Word-for-word reproduction, images excluded: copy every entry below.

[[ SOURCE MATERIAL, beginning ]]

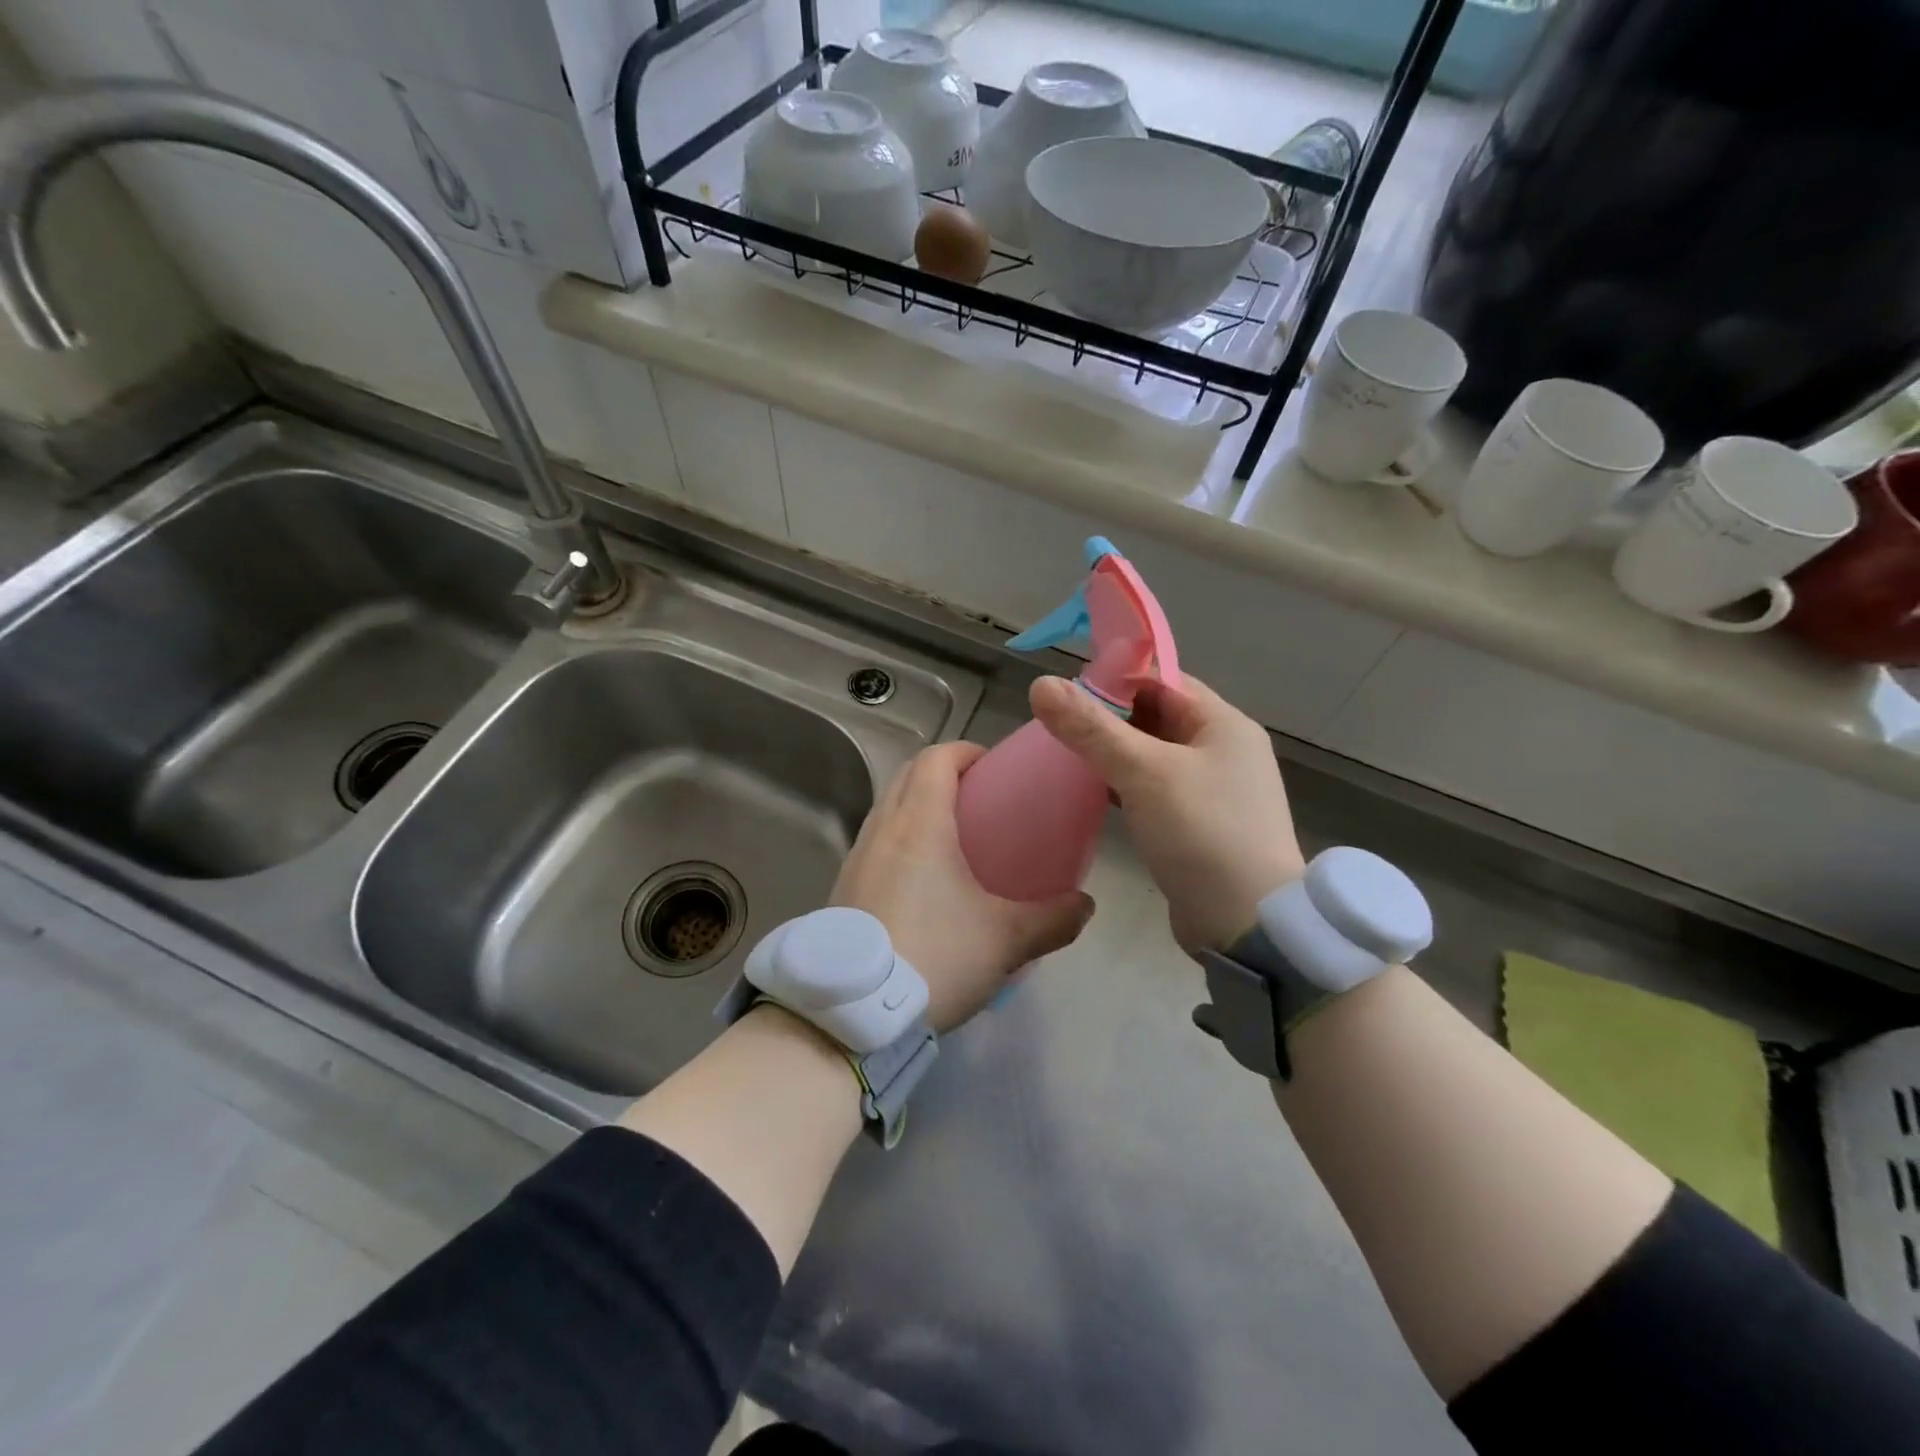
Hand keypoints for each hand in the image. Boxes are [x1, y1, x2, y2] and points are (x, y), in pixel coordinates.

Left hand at [831, 742, 1094, 1033]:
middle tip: (980, 799)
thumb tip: (1085, 906)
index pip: (937, 758)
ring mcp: (856, 858)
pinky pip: (874, 843)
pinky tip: (921, 881)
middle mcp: (882, 830)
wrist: (853, 1013)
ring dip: (917, 805)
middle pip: (908, 775)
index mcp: (920, 824)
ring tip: (953, 838)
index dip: (966, 752)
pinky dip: (899, 839)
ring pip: (888, 809)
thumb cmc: (935, 957)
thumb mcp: (1005, 940)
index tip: (993, 767)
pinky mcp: (842, 888)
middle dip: (943, 774)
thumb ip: (1053, 919)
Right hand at [1029, 673, 1304, 955]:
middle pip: (1156, 716)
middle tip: (1058, 726)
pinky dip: (1124, 784)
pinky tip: (1092, 792)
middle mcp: (1222, 750)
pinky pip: (1154, 789)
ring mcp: (1212, 789)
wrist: (1249, 925)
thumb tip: (1041, 684)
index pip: (1163, 680)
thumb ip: (1091, 728)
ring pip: (1152, 755)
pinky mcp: (1198, 824)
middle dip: (1108, 718)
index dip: (1115, 679)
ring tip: (1065, 756)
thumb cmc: (1202, 833)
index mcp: (1223, 724)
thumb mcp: (1144, 773)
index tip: (1067, 692)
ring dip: (1113, 753)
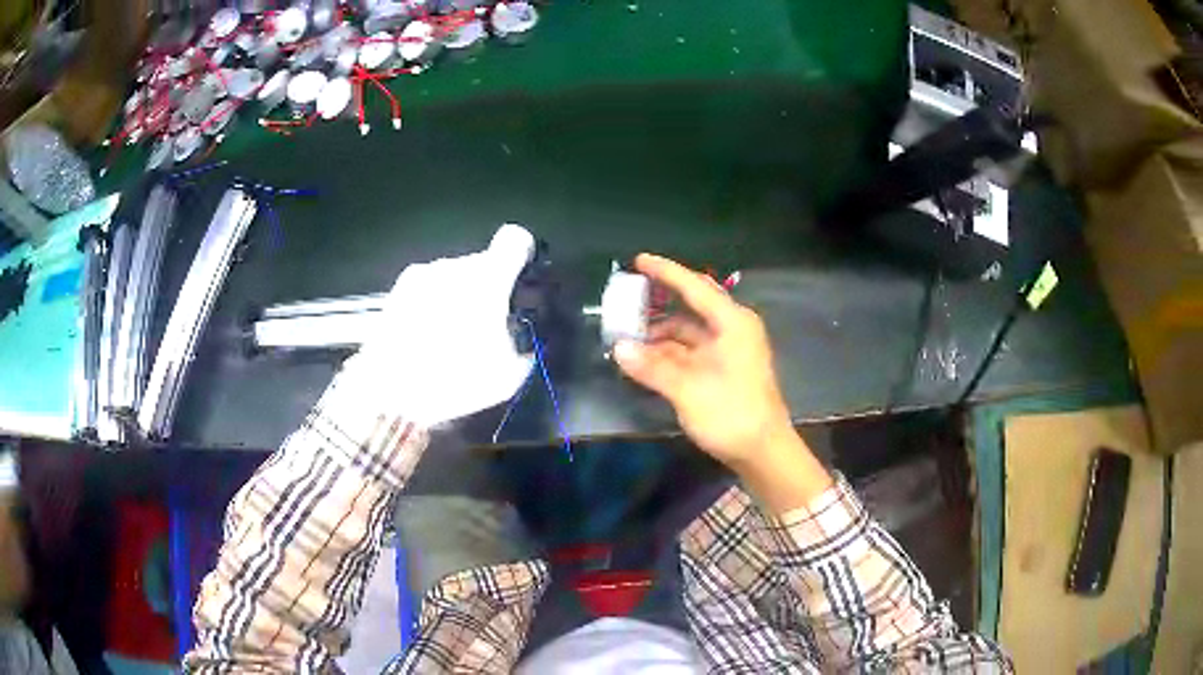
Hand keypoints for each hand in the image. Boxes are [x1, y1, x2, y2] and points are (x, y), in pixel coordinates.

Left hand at [351, 224, 535, 426]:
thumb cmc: (454, 379)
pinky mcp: (396, 291)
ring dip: (457, 297)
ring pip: (452, 277)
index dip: (521, 254)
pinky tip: (424, 338)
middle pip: (481, 264)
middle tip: (484, 327)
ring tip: (448, 337)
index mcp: (488, 278)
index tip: (519, 279)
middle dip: (487, 288)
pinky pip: (426, 289)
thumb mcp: (507, 377)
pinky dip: (431, 305)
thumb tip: (522, 342)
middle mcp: (454, 266)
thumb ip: (524, 349)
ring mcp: (421, 275)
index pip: (515, 239)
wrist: (388, 392)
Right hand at [614, 254, 831, 510]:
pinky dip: (669, 353)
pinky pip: (692, 351)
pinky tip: (646, 359)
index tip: (639, 260)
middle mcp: (732, 329)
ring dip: (660, 333)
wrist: (763, 452)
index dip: (666, 272)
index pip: (695, 286)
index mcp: (732, 322)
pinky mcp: (725, 370)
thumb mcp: (687, 389)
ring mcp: (729, 350)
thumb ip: (652, 366)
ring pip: (689, 332)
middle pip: (692, 306)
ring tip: (628, 336)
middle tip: (628, 298)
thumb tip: (618, 348)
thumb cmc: (731, 413)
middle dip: (660, 302)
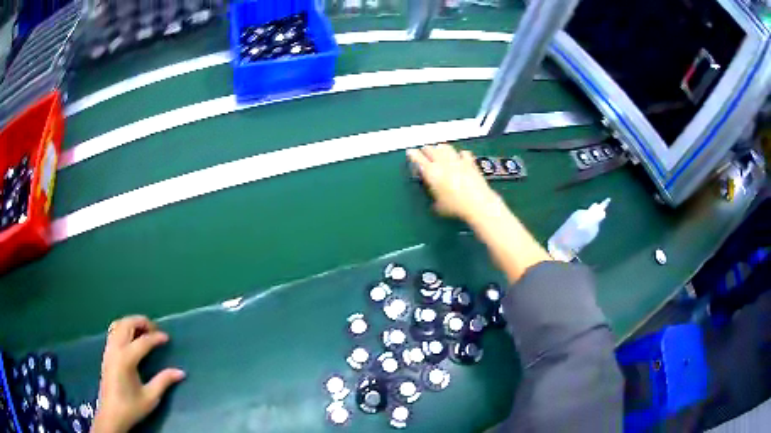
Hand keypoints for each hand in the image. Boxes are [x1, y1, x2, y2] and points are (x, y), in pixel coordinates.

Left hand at [91, 316, 185, 432]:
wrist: (112, 414)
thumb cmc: (131, 407)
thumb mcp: (150, 397)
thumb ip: (164, 381)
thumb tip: (180, 372)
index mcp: (126, 359)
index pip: (143, 341)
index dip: (156, 338)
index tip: (167, 338)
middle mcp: (115, 349)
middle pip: (127, 324)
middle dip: (141, 322)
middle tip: (155, 329)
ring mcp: (109, 349)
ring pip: (118, 325)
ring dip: (131, 323)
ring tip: (144, 331)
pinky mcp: (106, 353)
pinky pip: (114, 331)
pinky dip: (124, 327)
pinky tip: (131, 338)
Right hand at [407, 144, 499, 221]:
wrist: (477, 203)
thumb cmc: (455, 207)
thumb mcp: (438, 206)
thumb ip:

[[ SOURCE MATERIAL, end ]]

* EXERCISE ANSWER
Hand keypoints for each hand in the image. Boxes are [x1, y1, x2, y2] and points are (x, y), in pixel coordinates.

Left hand at [831, 742, 1094, 1033]:
middle tip: (980, 799)
thumb tip: (1085, 906)
index pip: (937, 758)
ring mcp: (856, 858)
pinky pip: (874, 843)
pinky tip: (921, 881)
middle mcp: (882, 830)
wrist: (853, 1013)
ring dip: (917, 805)
middle pip: (908, 775)
index mcp: (920, 824)
ring tip: (953, 838)
index dip: (966, 752)
pinky dip: (899, 839)
ring pip: (888, 809)
thumb cmc: (935, 957)
thumb mcp: (1005, 940)
index tip: (993, 767)
pinky mcp: (842, 888)
middle dip: (943, 774)
thumb ip: (1053, 919)
Right hand at [1029, 673, 1304, 955]:
middle pip: (1156, 716)
middle tip: (1058, 726)
pinky dip: (1124, 784)
pinky tip: (1092, 792)
middle mcp: (1222, 750)
pinky pip: (1154, 789)
ring mcp: (1212, 789)
wrist: (1249, 925)
thumb tip: (1041, 684)
index pip: (1163, 680)
thumb ip: (1091, 728)
ring pip: (1152, 755)
pinky mcp: (1198, 824)
middle dip: (1108, 718)
index dip: (1115, 679)
ring tip: (1065, 756)
thumb cmc: (1202, 833)
index mcp: (1223, 724)
thumb mcp: (1144, 773)
index tip: (1067, 692)
ring dip: (1113, 753)
Hand keypoints for each hand in the image. Boxes are [x1, y1, x2, y2] and points are (x, y), in pixel coordinates.

Left hand at [351, 224, 535, 426]:
thumb cmc: (454, 379)
pinky mcp: (396, 291)
ring dip: (457, 297)
ring pip: (452, 277)
index dip: (521, 254)
pinky tip: (424, 338)
middle pip: (481, 264)
middle tip: (484, 327)
ring tip: (448, 337)
index mcp: (488, 278)
index tip: (519, 279)
middle dip: (487, 288)
pinky pip: (426, 289)
thumb mcp: (507, 377)
pinky dip: (431, 305)
thumb tip: (522, 342)
middle mcp: (454, 266)
thumb ip: (524, 349)
ring mcp: (421, 275)
index pip: (515, 239)
wrist: (388, 392)
Right hand at [614, 254, 831, 510]:
pinky dip: (669, 353)
pinky pip: (692, 351)
pinky tip: (646, 359)
index tip: (639, 260)
middle mcp: (732, 329)
ring dip: (660, 333)
wrist: (763, 452)
index dip: (666, 272)
index pip: (695, 286)
index mcp: (732, 322)
pinky mcp: (725, 370)
thumb mcp: (687, 389)
ring mcp: (729, 350)
thumb ip: (652, 366)
ring pip: (689, 332)
middle pip: (692, 306)
ring tip: (628, 336)
middle tip: (628, 298)
thumb tip: (618, 348)
thumb cmc: (731, 413)
middle dip: (660, 302)
Hand keypoints for each hand in the image. Boxes are [x1, y1, x2, y2] and points are (x, y), in pixel coordinates.

Left hand at [91, 316, 185, 432]:
wrist: (112, 414)
thumb cmc: (131, 407)
thumb mcp: (150, 397)
thumb ip: (164, 381)
thumb tip: (180, 372)
index mcp: (126, 359)
index pip: (143, 341)
index dip: (156, 338)
index tip: (167, 338)
middle mcp: (115, 349)
middle pip: (127, 324)
middle dip: (141, 322)
middle tip: (155, 329)
ring mcp: (109, 349)
ring pip: (118, 325)
ring dip: (131, 323)
ring tip: (144, 331)
pinky mcp: (106, 353)
pinky pip: (114, 331)
pinky dip: (124, 327)
pinky tip: (131, 338)
Right hand at [407, 144, 499, 221]:
wrist: (477, 203)
thumb cmc: (455, 207)
thumb mcp: (438, 206)
thumb ip:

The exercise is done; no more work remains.